The song has a 150-year history, adding layers to the story as it traveled the world. The film features interviews with Belafonte, Connie Francis, Glen Campbell, Leonard Nimoy and others. As the production was wrapping up, a chance encounter with a direct descendant of the Ruzhiner rebbe, under whose influence the then-wordless niggun began, brought the film full-circle.
Production on the film began in 2009. In 2010, a 10-minute clip was posted online, which attracted half a million views and hundreds of contributions to help cover the film’s expenses.
The film includes Belafonte’s version, Bob Dylan’s “Talkin’ Hava Negillah Blues,” Alan Sherman’s “Harvey and Sheila” parody and Lena Horne’s “Now,” a civil rights anthem set to the tune. Elvis also did a version.
“Belafonte made comparisons to black spiritual music and commented on the song’s deeper messages of joy, hope and peace,” recalled executive producer Lisa Thomas. “He had us spellbound.”
Follow Me: The Yoni Netanyahu Story (Mobile, Jan. 6; Baton Rouge, Jan. 16): One of Israel’s brightest moments was the July 4, 1976 rescue of 103 airline passengers who had been taken hostage and held at Entebbe, Uganda.
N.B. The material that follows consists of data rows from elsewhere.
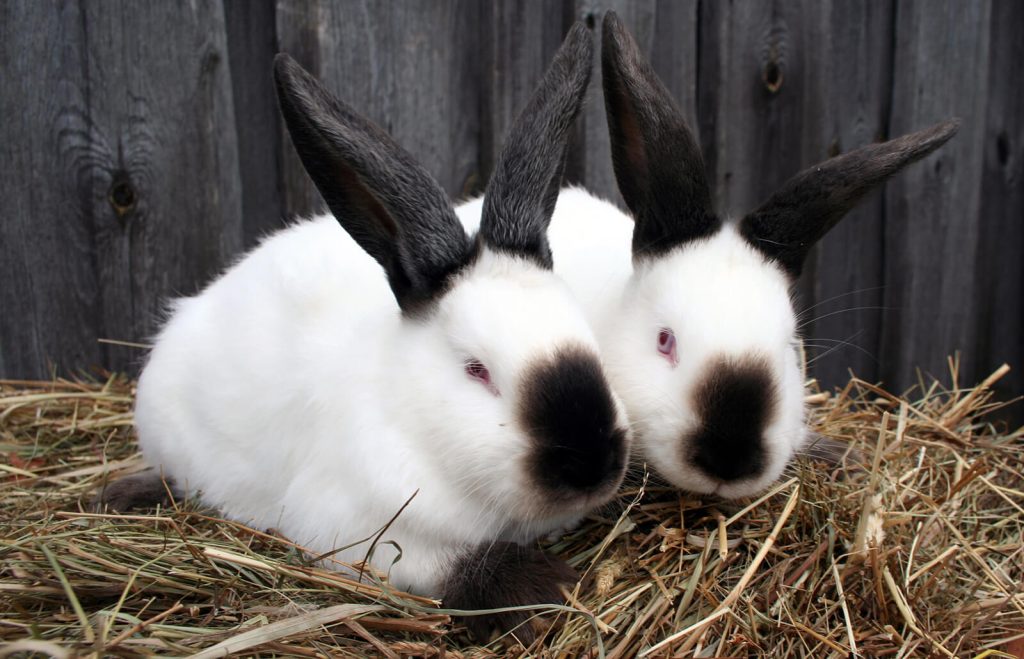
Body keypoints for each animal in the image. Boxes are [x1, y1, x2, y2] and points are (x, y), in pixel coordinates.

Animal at [101, 23, 630, 641]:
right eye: (477, 371)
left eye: (588, 339)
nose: (593, 464)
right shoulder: (363, 529)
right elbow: (454, 564)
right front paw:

In mere moments, the terrorists were dead and the hostages were evacuated — but Israel had one casualty, their leader, Yonatan Netanyahu — older brother of current Prime Minister Benjamin Netanyahu.
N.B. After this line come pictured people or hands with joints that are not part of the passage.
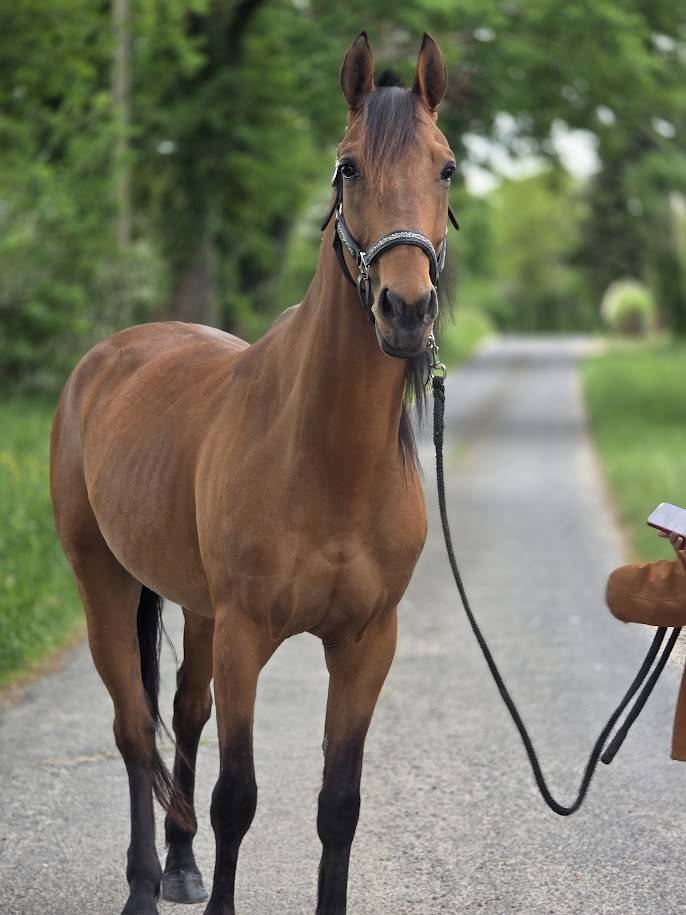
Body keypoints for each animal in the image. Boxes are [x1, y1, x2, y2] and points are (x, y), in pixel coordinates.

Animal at [50, 31, 456, 915]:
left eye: (445, 168)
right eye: (348, 167)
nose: (406, 310)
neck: (328, 461)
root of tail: (108, 357)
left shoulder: (366, 643)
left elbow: (339, 803)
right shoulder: (246, 633)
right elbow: (237, 796)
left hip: (197, 609)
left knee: (182, 712)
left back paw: (180, 867)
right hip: (104, 581)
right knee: (134, 730)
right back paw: (143, 885)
The film is an intimate journey into a young hero’s mind. The narration was drawn from Yonatan Netanyahu’s own letters and words, which unveil the complex character of this thoroughly modern young hero. The film deals with the Entebbe rescue itself and with Netanyahu’s life story.
Remembrance (Mobile, Jan. 10; Jackson, Jan. 27): j. the Jewish news weekly of San Francisco, started its review of this film with: “To those who swore they’d seen enough Holocaust-themed films to last a lifetime: Rescind your vow, just this once.”
The film starts with a German Jew in a Nazi concentration camp in Poland in 1944, where she survives by trying to remain invisible. Fast-forward to a comfortable post-war life in Brooklyn 30 years later, where she sees a TV interview with a Polish ex-partisan. That non-Jewish person was a fellow prisoner, her lover in the camp and the other reason she survived — and though she is happily married, she has to see him again.
Torn (Baton Rouge, Jan. 17; Mobile, Jan. 22): The film is the true story of Romuald-Jakub Weksler-Waszkinel, who was born in 1943 to Jewish parents in Poland. They convinced a Christian family to take him in, saving his life, as his birth parents did not survive. Nobody came back to claim him after the war, so he was raised as Romuald Waszkinel, eventually becoming a Catholic priest. When he was 35, his dying mother told him that he was born a Jew, and the odyssey began.
He felt that he could never repudiate his Jewish identity, but he also could not deny his Catholic faith. Upset with the anti-Semitism in the Polish church in the 1960s, he moved to Israel, trying to find a place where he belonged. Churches didn’t want him because he was Jewish, and he had trouble finding a religious Jewish community that would allow him to go to church on Sunday.
Then there was the matter of the Law of Return — those who have chosen another religion and do not renounce it when moving to Israel are not eligible.
Director Ronit Kerstner told the Jerusalem Post that Weksler-Waszkinel did not like the title of the film, saying he is comfortable in his dual identity, it is others who are torn. She noted that Yad Vashem, where he does research, is the only place that accepts both of his identities completely.